Annapurna Labs, now fully integrated with AWS after its 2015 acquisition, is seeking a Senior Machine Learning Engineer for their Distribute Training team within AWS Neuron. This role focuses on developing and optimizing distributed training solutions for AWS's cloud-scale Machine Learning accelerators, Trainium and Inferentia. The position involves working with cutting-edge ML models including LLMs like GPT and Llama, as well as Stable Diffusion and Vision Transformers.
The role requires expertise in distributed training libraries such as FSDP, Deepspeed, and Nemo, along with strong Python skills. You'll collaborate with cross-functional teams including chip architects and compiler engineers to push the boundaries of ML training performance on AWS custom silicon.
AWS values diverse experiences and maintains an inclusive culture through employee-led affinity groups and ongoing learning experiences. The team emphasizes knowledge-sharing and mentorship, making it an ideal environment for professional growth. Work-life harmony is prioritized, ensuring success both at work and home.
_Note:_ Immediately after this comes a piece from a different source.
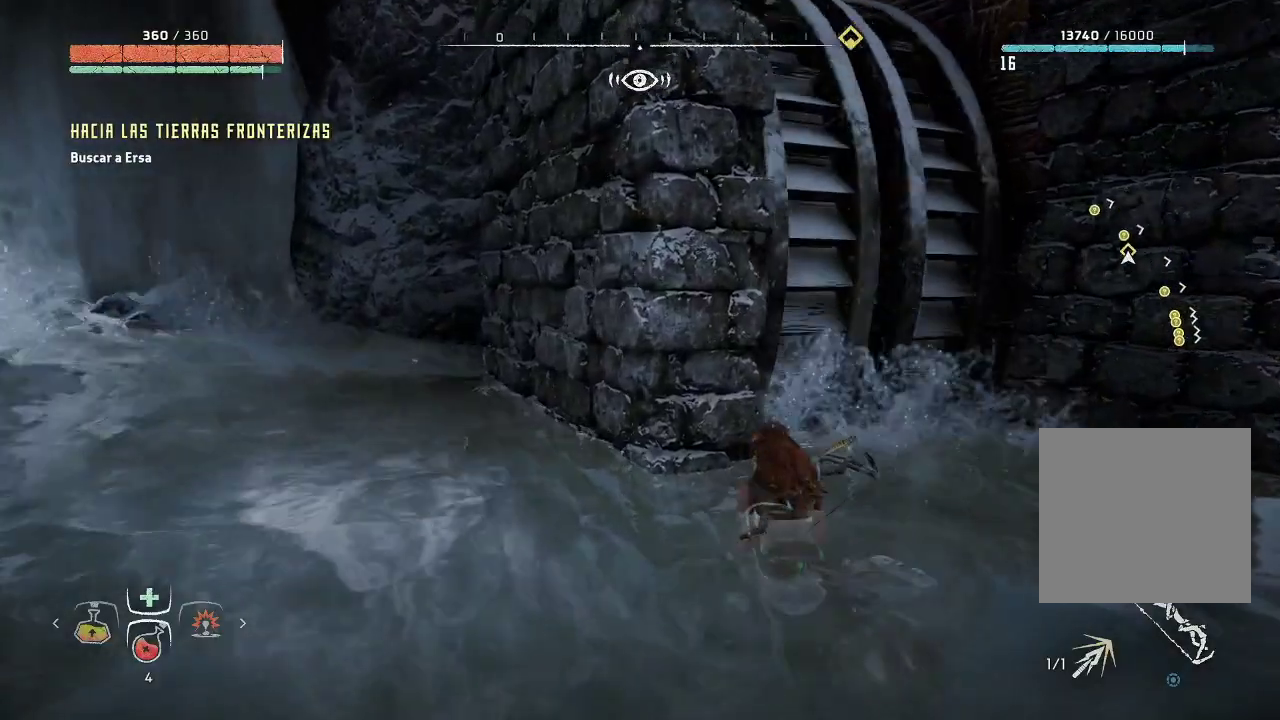
{"buttons": ["A"], "left_stick": "up", "right_stick": "center", "events": [[217, "A", "down"]]}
The position offers competitive compensation ranging from $151,300 to $261,500 per year, depending on location and experience, plus additional benefits including equity and sign-on payments. This is an opportunity to work at the forefront of ML infrastructure, developing solutions that enable customers to solve previously unimaginable technical challenges.
As part of Annapurna Labs, you'll be working with the team responsible for critical AWS infrastructure components including AWS Nitro, Graviton, and ML Accelerators. The role combines deep technical expertise with leadership opportunities, making it perfect for experienced engineers passionate about advancing ML technology at scale.